P. S. : Oui. On fait sans cesse de la fausse musique avec l'Histoire. On fait chanter les charniers ou les prisonniers. C'est si vrai qu'un des autres épisodes pour vous essentiel est celui du procès stalinien fait à un autre Prix Nobel récent, Brodski. J'ai été très impressionné que vous citiez dans votre roman les minutes de son procès, que j'avais moi-même découpées à l'époque dans la presse.
C. S. : Le juge, une femme, lui disait : "Qui a décidé que vous étiez poète ?". "Qui vous a classé parmi les poètes ?". Il s'agissait de montrer, avant de l'envoyer dans un camp, qu'il était un parasite social. Terrifiant ! J'ai rencontré deux fois Brodski. Une fois à Stockholm, lorsqu'on y avait invité tous les lauréats Nobel, et une fois aux Etats-Unis, en 1995, à Atlanta, peu avant sa mort.
P. S. : Je reprends : la grande Histoire se présente pour vous de façon extrêmement personnelle et concrète : l'Espagne, la défaite française de 1940, avec cet épisode de guerre, dramatique et central pour vous.
C. S. : J'ai été pris dedans. Vous auriez eu mon âge, vous auriez été pris dedans aussi.
P. S. : Vous avez utilisé les carnets de Rommel pendant sa campagne de France, et aussi les Mémoires de Churchill.
C. S. : Oui, j'ai lu et repris certains passages de ces textes. Vous savez, quand on s'est trouvé au cœur d'un pareil chaudron, on est curieux de savoir ce qui se passait dans l'esprit de ceux qui le faisaient bouillir.
P. S. : La littérature et la guerre. Quel est selon vous le rapport ?
C. S. : Il n'y en a pas plus qu'entre la littérature et l'amour, la littérature et la nature, la littérature et la Révolution.

◆ Matériel d'étude ◆
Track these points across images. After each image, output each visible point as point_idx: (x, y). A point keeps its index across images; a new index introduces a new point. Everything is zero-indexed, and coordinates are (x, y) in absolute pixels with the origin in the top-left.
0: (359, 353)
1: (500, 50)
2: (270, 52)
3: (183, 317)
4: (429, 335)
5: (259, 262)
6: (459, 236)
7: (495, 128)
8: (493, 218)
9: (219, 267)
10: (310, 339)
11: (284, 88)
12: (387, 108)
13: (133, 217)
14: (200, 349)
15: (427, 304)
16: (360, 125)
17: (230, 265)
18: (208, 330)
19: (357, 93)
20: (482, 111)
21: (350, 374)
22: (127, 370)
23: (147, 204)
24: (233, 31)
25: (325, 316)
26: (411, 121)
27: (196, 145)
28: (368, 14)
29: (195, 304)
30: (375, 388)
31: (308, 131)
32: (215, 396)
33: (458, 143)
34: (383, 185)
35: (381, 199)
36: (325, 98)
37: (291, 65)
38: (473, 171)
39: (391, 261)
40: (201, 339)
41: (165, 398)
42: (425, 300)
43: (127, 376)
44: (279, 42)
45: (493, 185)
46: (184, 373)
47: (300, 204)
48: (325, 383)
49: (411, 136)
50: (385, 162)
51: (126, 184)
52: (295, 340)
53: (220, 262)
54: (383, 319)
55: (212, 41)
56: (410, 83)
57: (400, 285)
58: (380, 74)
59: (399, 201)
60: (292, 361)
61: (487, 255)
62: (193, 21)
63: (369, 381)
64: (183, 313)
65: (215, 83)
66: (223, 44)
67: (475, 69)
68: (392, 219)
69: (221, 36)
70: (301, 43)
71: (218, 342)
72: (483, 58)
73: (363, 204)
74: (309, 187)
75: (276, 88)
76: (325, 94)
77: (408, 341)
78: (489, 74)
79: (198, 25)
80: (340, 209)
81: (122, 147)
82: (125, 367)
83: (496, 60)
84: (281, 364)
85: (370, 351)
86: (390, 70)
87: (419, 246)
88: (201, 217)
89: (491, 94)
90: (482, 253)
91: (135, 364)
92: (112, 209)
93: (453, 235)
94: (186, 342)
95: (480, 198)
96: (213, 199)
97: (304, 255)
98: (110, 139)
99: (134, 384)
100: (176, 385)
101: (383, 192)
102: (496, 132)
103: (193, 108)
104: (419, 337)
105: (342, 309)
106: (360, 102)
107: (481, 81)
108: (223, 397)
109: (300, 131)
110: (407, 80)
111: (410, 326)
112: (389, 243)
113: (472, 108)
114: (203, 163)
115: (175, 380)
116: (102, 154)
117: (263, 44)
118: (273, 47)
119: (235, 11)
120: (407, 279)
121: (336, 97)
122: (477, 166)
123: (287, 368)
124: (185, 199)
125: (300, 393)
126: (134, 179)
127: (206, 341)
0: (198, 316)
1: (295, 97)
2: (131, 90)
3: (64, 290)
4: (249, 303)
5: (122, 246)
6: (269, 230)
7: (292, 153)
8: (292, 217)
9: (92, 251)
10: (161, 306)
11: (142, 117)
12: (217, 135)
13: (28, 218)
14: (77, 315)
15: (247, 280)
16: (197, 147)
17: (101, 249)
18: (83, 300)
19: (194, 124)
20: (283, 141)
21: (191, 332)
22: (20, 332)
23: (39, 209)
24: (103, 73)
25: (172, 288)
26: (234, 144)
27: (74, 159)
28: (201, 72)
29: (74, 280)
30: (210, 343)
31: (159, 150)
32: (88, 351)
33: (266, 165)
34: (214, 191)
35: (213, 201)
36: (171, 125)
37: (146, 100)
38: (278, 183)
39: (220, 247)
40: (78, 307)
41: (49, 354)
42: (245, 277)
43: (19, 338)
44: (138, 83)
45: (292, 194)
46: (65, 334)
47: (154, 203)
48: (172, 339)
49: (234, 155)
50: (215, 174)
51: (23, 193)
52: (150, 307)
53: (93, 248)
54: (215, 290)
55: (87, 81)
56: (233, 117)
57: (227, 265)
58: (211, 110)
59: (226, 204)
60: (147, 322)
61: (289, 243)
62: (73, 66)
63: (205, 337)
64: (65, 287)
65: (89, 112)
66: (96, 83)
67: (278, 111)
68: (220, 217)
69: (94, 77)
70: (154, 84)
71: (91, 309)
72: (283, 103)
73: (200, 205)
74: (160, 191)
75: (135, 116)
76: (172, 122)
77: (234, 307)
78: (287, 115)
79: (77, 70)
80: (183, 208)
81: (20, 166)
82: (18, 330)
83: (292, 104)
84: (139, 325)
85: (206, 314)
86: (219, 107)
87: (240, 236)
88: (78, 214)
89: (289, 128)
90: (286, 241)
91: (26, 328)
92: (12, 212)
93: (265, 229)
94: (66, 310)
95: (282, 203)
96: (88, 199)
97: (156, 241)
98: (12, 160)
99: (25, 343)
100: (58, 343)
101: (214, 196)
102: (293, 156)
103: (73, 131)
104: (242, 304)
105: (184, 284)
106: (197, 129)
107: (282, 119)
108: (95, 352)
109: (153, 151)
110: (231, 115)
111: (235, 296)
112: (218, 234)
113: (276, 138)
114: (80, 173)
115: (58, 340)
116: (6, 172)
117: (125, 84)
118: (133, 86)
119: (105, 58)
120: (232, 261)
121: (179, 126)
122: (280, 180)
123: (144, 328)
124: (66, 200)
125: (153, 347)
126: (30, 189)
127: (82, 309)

◆ Travail à faire ◆
(1) Redonnez mot pour mot le passage de l'entretien sur la littérature et l'Histoire compris entre « C. S. : Le juge, une » et « central pour vous. », bornes incluses.
(2) Donnez la suite de l'entretien sur la littérature et l'Histoire à partir de l'endroit où il s'arrête, s'il vous plaît.

◆ Problèmes résolus ◆
(1)
C. S. : Le juge, une femme, lui disait : "Qui a décidé que vous étiez poète ?". "Qui vous a classé parmi les poètes ?". Il s'agissait de montrer, avant de l'envoyer dans un camp, qu'il était un parasite social. Terrifiant ! J'ai rencontré deux fois Brodski. Une fois à Stockholm, lorsqu'on y avait invité tous les lauréats Nobel, et une fois aux Etats-Unis, en 1995, à Atlanta, peu avant sa mort.
P. S. : Je reprends : la grande Histoire se présente pour vous de façon extrêmement personnelle et concrète : l'Espagne, la défaite française de 1940, avec cet épisode de guerre, dramatique et central pour vous.

(2)
P. S. : Il y a quand même chez vous plus de guerre que d'amour.
C. S. : C'est quand même un bouquin qui fait presque quatre cents pages, il doit y avoir cent pages sur la guerre, pas beaucoup plus, non ? Le quart ? Mettons cent vingt...
P. S. : Je veux dire une guerre de fond, pas seulement les batailles.
C. S. : Mais les événements militaires que je décris, comme je le dis au journaliste dans le livre, cela m'a marqué. La guerre, c'est tout de même quelque chose d'assez impressionnant, vous savez.
P. S. : Dans toute génération, il faudrait que quelqu'un puisse dire la vérité concrète de son histoire personnelle, de l'histoire à laquelle il a été mêlé, tout en écrivant non pas pour apporter un témoignage, mais pour porter un coup.
C. S. : Ce n'est pas exprès que cela a été fait : ni pour apporter un témoignage, ni pour porter un coup. Simplement l'envie d'écrire. Comme un peintre a avant tout l'envie de peindre. Disons, pour employer le langage des peintres, que tout cela m'a paru un bon "motif".